I have a classification model that categorises customers risk to a lending company over time. For example, a customer may appear as credit-worthy but with time, new updated data we collect may indicate the contrary. More specifically, I want to build a model that can predict the magnitude that any future changes of a given customer's data will have to my initial hypothesis of the customer. There are many independent variables which are expected to change over time, for example cost of living, nature of banking transactions, employment data, and I am thus wondering how can I construct the architectural design for the ML pipeline once in production to facilitate the model validation based on the change of data for each customer?
-
This appears to be an online learning problem as your features changes over-time significantly, See https://stats.stackexchange.com/questions/301975/does-online-learning-theory-have-any-real-world-applications?rq=1 – patagonicus Jan 03 '22 at 04:06
1 Answers
There are a few options.
A key assumption of most risk models is that the outcomes are independent conditioned on the covariates.

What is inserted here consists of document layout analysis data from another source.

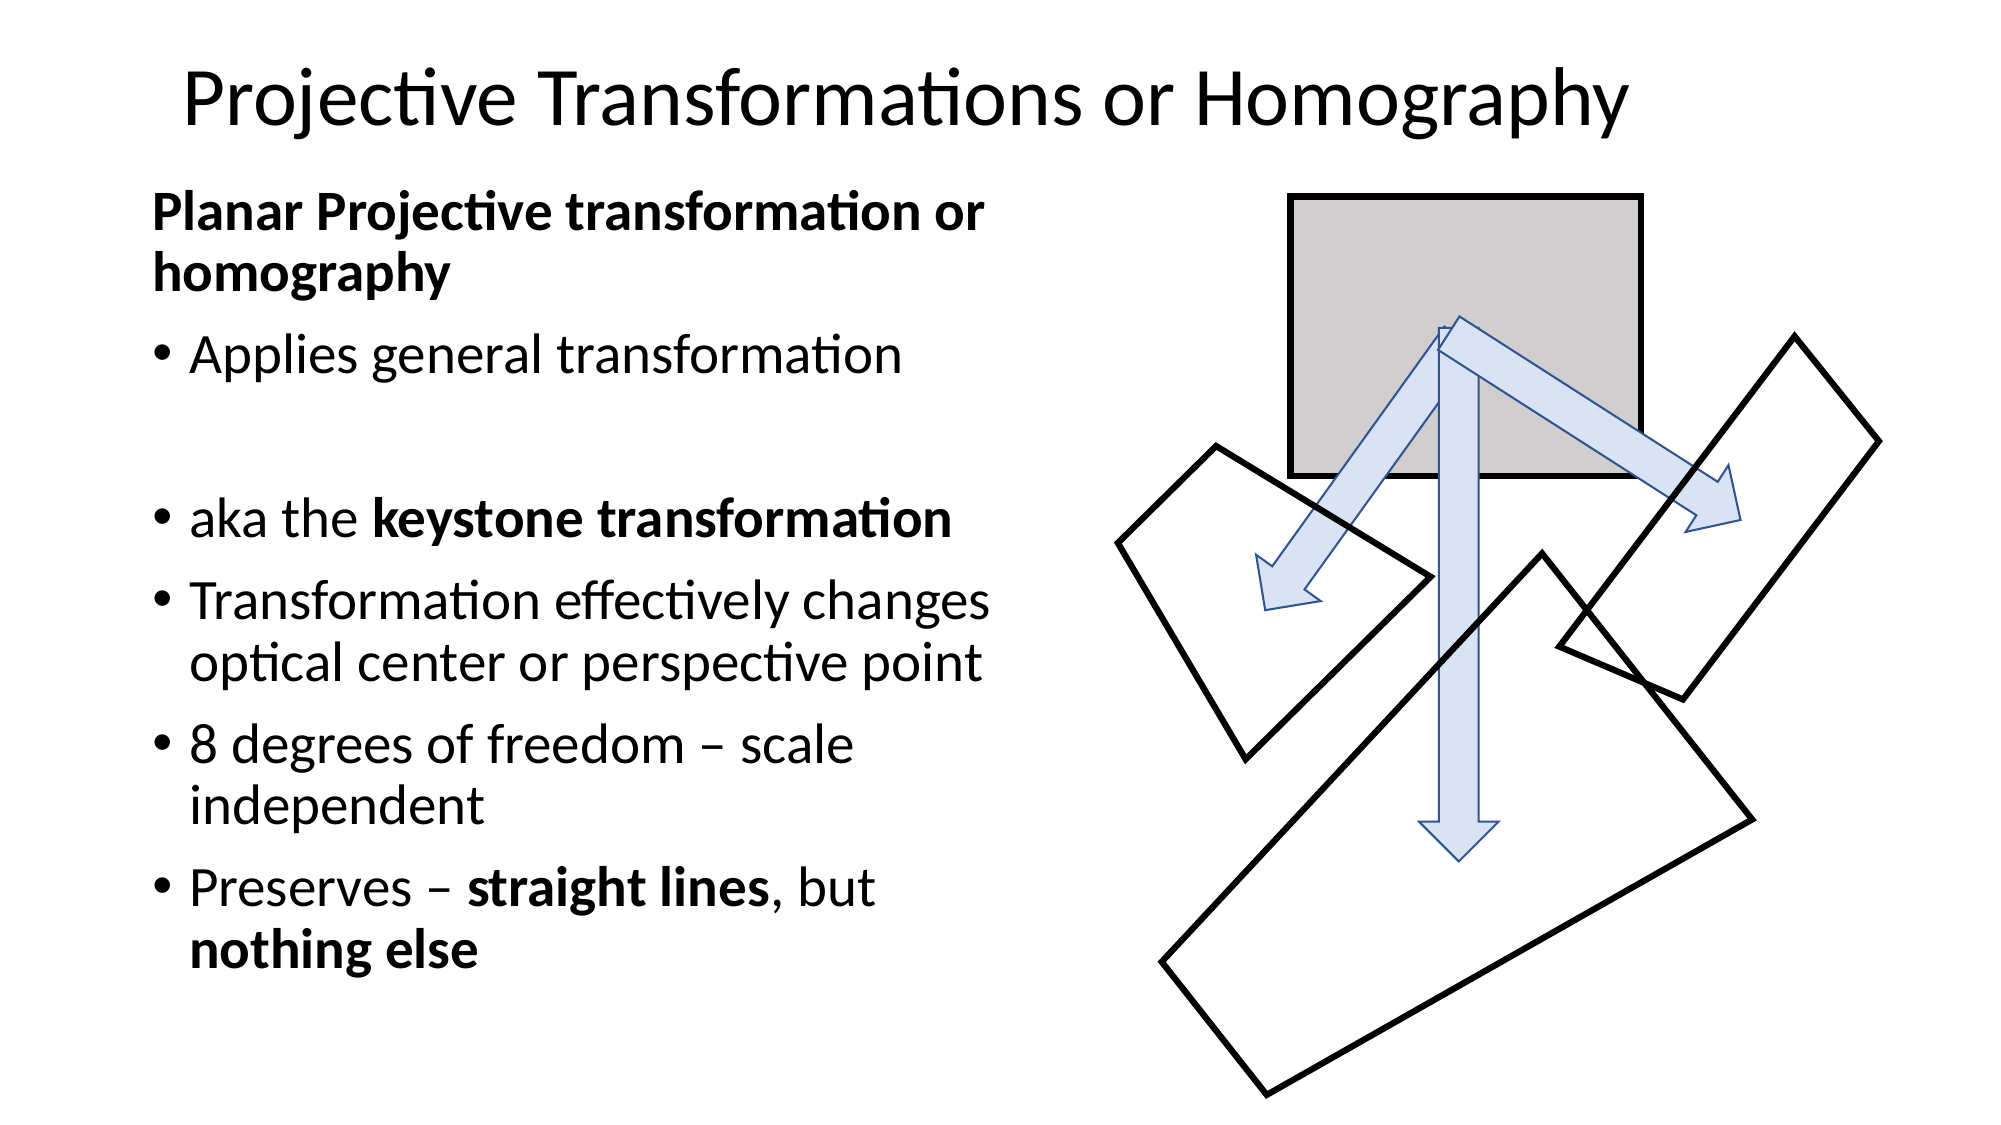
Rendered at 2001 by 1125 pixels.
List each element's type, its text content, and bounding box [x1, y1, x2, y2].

title Projective Transformations or Homography [167, 26, 1893, 170]
text_box [1437, 352, 1480, 663]
text_box [1436, 315, 1694, 499]
text_box [1315, 335, 1437, 527]
text_box [1437, 326, 1451, 348]
text_box [1289, 195, 1642, 477]
text_box [1557, 334, 1881, 701]
text_box [1160, 551, 1754, 1097]
text_box [1116, 444, 1433, 761]
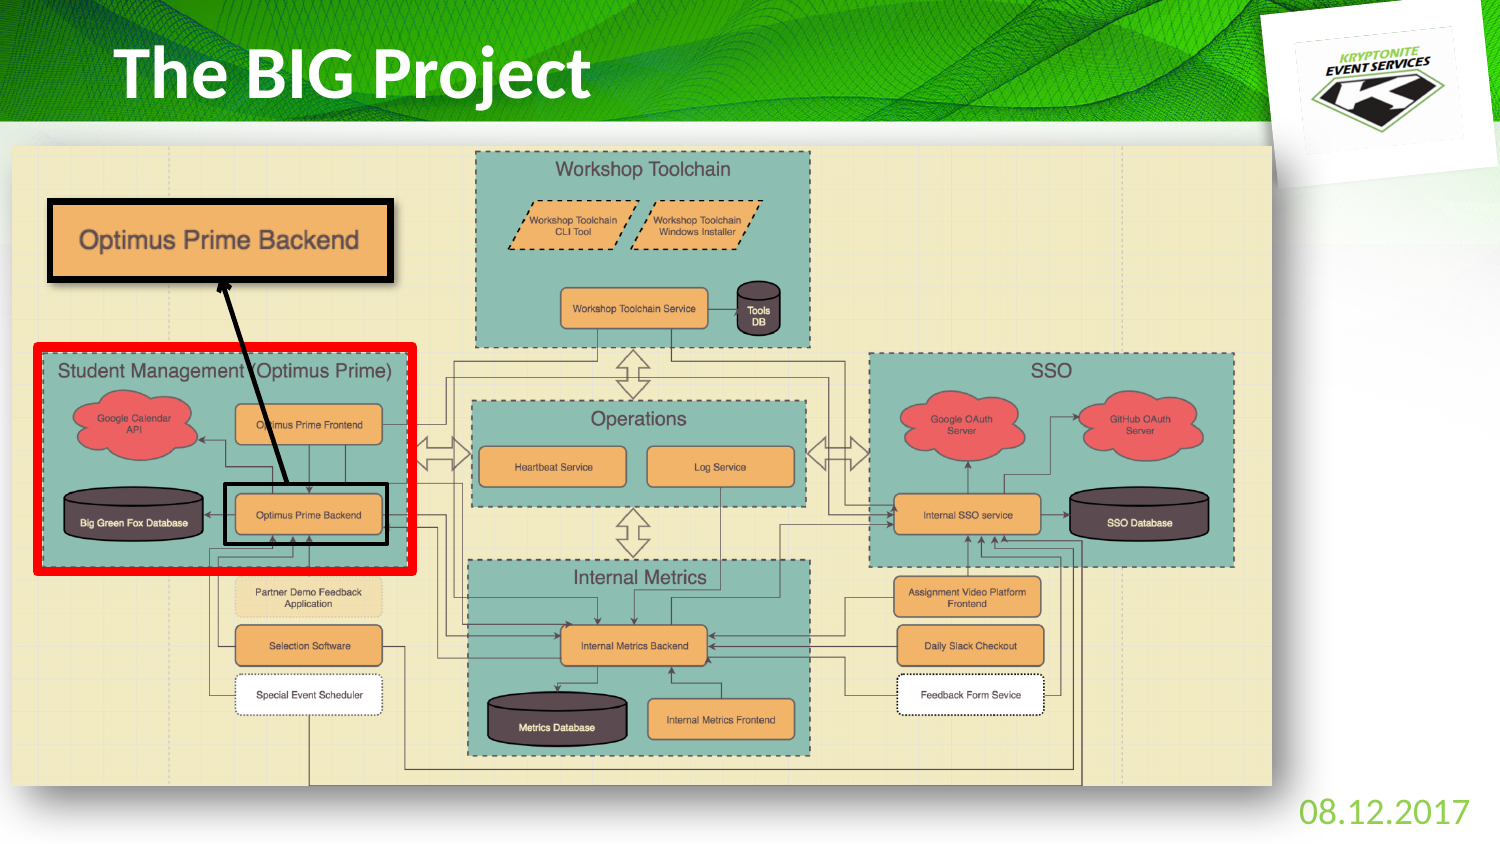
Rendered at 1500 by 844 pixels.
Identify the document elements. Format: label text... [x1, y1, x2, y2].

So, it may suffice to build something like a logistic regression and update your risk estimate as customer data is updated. This main benefit of this approach is its simplicity: in a batch manner, update your design matrix and re-score individuals. Using interpretable models like logistic regression has the added benefit that you can interpret how changes in one variable will lead to changes to the outcome.
Another approach would be to use a class of models known as mixed models. It may be the case that the risk changes differently for customer A and B as their cost of living changes, for example. We can estimate a effect for each customer, pooling information from all customers to help inform the model on customers we might see in the future.
- 36,121